DATASET RECORDS =>
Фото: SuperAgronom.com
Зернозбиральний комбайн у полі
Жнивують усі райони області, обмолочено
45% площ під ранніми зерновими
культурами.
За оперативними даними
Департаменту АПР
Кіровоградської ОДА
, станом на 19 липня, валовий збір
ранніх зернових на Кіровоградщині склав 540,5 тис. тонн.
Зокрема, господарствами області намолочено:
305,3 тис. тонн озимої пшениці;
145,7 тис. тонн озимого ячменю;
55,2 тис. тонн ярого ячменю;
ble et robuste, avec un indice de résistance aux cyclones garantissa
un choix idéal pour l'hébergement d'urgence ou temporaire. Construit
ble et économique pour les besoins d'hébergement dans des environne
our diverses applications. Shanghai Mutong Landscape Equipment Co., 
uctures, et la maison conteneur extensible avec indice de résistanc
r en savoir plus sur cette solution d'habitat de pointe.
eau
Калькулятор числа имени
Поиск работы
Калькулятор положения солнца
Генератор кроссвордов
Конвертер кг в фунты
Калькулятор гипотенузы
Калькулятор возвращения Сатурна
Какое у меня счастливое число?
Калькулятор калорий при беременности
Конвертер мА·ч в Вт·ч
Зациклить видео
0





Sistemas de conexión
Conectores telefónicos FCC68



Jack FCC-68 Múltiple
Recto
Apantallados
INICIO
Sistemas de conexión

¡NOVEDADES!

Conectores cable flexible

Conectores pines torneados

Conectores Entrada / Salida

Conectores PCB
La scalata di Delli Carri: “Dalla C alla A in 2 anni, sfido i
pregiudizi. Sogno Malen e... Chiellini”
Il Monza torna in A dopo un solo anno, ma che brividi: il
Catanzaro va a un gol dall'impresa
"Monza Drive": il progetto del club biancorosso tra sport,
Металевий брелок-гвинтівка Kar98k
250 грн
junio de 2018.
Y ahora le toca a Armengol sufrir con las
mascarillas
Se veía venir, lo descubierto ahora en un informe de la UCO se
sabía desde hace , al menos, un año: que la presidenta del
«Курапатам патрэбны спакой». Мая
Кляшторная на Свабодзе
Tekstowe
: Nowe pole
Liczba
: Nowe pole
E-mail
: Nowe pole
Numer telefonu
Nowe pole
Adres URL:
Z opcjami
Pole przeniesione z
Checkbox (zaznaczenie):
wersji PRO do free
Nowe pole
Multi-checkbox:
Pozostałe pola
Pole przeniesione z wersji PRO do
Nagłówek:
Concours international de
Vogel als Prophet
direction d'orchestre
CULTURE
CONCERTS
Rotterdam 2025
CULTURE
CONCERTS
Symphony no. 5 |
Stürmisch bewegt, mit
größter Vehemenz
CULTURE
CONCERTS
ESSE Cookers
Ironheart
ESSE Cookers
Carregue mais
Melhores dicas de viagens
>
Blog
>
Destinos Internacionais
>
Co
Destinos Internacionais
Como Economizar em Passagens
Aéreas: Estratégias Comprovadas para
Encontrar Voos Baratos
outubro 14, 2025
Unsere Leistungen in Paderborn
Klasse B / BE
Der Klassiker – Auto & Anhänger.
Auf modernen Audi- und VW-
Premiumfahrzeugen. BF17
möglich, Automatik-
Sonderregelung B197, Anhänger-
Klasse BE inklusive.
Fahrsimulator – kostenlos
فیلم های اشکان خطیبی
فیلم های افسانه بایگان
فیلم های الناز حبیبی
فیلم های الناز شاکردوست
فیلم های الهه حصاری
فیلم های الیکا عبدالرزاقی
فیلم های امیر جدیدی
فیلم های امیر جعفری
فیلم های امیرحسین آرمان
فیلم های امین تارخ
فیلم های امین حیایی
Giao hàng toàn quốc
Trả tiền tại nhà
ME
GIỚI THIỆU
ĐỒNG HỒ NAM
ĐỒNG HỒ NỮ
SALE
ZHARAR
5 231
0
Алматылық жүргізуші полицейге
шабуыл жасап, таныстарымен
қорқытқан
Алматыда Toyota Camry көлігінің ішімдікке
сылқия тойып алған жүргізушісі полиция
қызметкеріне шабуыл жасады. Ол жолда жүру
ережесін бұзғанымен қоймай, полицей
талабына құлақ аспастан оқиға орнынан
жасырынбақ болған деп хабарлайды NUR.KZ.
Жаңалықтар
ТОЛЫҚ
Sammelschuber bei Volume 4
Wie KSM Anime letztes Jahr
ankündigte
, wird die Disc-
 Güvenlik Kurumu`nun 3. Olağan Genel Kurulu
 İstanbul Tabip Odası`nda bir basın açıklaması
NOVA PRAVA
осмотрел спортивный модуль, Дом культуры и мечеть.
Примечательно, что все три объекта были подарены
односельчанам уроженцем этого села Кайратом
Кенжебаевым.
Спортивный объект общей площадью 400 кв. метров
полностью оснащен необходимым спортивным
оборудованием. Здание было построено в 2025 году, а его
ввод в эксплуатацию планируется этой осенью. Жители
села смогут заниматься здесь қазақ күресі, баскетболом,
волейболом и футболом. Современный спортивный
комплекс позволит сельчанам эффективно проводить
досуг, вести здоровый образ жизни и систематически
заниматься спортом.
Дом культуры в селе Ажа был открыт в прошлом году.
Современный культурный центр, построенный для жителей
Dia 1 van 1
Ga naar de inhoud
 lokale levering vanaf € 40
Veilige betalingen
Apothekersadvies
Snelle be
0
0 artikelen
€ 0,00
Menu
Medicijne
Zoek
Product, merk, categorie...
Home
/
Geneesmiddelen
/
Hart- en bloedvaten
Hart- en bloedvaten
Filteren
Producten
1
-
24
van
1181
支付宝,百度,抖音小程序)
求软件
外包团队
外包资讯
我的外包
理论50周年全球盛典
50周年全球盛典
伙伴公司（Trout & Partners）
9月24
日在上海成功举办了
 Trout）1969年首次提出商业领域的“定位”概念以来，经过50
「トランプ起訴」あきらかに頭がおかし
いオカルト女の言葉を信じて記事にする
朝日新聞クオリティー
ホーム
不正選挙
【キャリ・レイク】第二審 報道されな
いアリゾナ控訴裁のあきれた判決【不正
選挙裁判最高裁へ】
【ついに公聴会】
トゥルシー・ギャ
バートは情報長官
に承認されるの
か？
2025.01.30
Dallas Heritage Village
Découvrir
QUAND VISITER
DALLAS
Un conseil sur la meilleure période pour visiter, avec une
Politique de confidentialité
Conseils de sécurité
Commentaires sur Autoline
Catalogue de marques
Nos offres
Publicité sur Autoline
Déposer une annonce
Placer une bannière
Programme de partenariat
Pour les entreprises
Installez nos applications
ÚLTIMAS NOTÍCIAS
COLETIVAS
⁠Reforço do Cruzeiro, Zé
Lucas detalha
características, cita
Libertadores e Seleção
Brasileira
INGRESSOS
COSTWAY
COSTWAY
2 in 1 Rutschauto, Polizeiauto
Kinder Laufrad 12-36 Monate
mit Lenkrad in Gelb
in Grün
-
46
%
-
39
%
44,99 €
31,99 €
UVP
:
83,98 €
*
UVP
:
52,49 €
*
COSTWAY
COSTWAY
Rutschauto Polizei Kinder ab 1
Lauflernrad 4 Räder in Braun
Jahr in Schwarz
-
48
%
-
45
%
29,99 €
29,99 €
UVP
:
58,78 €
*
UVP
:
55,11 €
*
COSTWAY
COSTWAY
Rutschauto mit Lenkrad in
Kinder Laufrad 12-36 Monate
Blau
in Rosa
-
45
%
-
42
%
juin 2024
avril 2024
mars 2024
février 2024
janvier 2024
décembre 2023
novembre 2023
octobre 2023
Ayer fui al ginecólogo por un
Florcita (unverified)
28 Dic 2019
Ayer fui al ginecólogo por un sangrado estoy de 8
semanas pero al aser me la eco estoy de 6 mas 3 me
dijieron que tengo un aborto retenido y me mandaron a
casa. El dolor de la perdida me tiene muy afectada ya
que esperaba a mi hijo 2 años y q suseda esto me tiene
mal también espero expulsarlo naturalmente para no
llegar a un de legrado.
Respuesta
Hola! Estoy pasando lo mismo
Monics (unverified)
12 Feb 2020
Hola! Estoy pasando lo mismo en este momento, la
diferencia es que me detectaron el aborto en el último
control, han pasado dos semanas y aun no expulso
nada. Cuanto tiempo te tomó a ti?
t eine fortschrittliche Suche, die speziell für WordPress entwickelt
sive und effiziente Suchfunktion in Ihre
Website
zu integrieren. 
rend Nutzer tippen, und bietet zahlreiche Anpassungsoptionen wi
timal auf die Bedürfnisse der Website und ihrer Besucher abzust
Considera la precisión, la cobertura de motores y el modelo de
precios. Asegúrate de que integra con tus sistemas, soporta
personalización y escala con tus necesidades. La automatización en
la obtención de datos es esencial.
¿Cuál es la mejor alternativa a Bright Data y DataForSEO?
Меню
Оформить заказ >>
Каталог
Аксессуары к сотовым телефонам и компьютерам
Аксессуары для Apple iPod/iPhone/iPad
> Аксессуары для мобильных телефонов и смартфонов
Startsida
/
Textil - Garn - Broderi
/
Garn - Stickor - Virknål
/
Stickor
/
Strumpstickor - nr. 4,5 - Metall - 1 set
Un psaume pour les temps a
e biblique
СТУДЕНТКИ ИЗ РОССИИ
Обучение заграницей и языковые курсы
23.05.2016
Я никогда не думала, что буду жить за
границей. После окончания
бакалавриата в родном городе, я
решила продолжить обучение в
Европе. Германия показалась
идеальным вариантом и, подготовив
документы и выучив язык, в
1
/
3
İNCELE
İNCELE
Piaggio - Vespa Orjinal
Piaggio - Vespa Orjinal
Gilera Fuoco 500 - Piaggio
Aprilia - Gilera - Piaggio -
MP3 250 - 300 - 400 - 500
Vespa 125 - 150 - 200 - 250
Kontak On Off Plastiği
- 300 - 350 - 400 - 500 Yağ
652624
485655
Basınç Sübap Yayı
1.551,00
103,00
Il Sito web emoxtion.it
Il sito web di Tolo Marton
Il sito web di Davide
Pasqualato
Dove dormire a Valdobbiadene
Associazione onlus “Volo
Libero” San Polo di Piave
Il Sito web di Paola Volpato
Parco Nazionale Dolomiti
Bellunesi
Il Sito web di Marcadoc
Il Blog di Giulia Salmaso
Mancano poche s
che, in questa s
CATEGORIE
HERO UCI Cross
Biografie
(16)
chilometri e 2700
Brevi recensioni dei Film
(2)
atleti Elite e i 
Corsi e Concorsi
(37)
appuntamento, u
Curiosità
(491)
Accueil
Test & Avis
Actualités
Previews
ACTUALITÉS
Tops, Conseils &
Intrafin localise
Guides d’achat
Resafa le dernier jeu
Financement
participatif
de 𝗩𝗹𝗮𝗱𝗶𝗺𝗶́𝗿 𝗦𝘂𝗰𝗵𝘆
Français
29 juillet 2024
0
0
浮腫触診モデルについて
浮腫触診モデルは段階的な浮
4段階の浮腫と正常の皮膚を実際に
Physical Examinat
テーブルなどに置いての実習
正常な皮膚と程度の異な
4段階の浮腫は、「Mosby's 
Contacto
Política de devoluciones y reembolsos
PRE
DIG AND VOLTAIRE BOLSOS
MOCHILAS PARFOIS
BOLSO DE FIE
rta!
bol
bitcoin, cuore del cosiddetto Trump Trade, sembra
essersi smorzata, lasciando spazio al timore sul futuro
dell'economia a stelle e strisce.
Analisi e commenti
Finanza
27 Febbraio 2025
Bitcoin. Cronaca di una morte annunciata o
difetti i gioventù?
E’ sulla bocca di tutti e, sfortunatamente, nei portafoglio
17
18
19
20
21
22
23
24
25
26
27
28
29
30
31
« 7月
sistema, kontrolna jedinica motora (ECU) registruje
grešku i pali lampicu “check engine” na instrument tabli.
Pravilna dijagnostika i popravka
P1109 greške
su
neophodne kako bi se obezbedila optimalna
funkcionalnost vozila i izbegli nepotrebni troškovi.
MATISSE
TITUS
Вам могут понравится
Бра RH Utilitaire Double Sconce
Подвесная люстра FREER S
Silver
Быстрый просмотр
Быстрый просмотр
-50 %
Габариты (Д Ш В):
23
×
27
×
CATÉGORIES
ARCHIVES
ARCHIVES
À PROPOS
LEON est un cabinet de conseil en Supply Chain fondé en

YOUR GOAL =>
Among the entries above, the line containing "Кенжебаевым.", the line containing "заниматься спортом.", and all lines between them are to be restated word for word; nothing else belongs in the reply.

SOLUTION FOR THIS PROBLEM =>
Кенжебаевым.
Спортивный объект общей площадью 400 кв. метров
полностью оснащен необходимым спортивным
оборудованием. Здание было построено в 2025 году, а его
ввод в эксплуатацию планируется этой осенью. Жители
села смогут заниматься здесь қазақ күресі, баскетболом,
волейболом и футболом. Современный спортивный
комплекс позволит сельчанам эффективно проводить
досуг, вести здоровый образ жизни и систематически
заниматься спортом.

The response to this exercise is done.